WHAT YOU WILL DO:
Copy out the items below, substituting "point_number" for every occurrence of "point_idx" and changing nothing else.
# # #
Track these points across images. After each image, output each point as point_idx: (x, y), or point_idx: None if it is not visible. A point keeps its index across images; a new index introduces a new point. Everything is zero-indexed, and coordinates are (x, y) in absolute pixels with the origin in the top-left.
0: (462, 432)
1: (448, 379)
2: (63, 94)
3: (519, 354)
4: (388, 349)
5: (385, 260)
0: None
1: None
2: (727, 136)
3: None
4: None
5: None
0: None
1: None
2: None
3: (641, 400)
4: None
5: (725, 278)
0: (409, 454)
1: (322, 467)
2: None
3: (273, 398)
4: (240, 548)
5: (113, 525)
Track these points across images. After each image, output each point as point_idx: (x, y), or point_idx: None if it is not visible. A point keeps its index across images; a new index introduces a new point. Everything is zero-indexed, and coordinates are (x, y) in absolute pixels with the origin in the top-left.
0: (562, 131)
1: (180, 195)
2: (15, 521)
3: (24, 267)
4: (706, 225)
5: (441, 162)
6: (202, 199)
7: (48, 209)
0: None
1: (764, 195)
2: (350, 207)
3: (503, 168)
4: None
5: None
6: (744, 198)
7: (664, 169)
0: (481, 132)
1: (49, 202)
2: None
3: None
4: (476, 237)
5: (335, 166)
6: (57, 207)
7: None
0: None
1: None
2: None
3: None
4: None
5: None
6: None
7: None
# # #
WORKED ANSWER:
Track these points across images. After each image, output each point as point_number: (x, y), or point_number: None if it is not visible. A point keeps its index across images; a new index introduces a new point. Everything is zero-indexed, and coordinates are (x, y) in absolute pixels with the origin in the top-left.
0: (462, 432)
1: (448, 379)
2: (63, 94)
3: (519, 354)
4: (388, 349)
5: (385, 260)
0: None
1: None
2: (727, 136)
3: None
4: None
5: None
0: None
1: None
2: None
3: (641, 400)
4: None
5: (725, 278)
0: (409, 454)
1: (322, 467)
2: None
3: (273, 398)
4: (240, 548)
5: (113, 525)
Track these points across images. After each image, output each point as point_number: (x, y), or point_number: None if it is not visible. A point keeps its index across images; a new index introduces a new point. Everything is zero-indexed, and coordinates are (x, y) in absolute pixels with the origin in the top-left.
0: (562, 131)
1: (180, 195)
2: (15, 521)
3: (24, 267)
4: (706, 225)
5: (441, 162)
6: (202, 199)
7: (48, 209)
0: None
1: (764, 195)
2: (350, 207)
3: (503, 168)
4: None
5: None
6: (744, 198)
7: (664, 169)
0: (481, 132)
1: (49, 202)
2: None
3: None
4: (476, 237)
5: (335, 166)
6: (57, 207)
7: None
0: None
1: None
2: None
3: None
4: None
5: None
6: None
7: None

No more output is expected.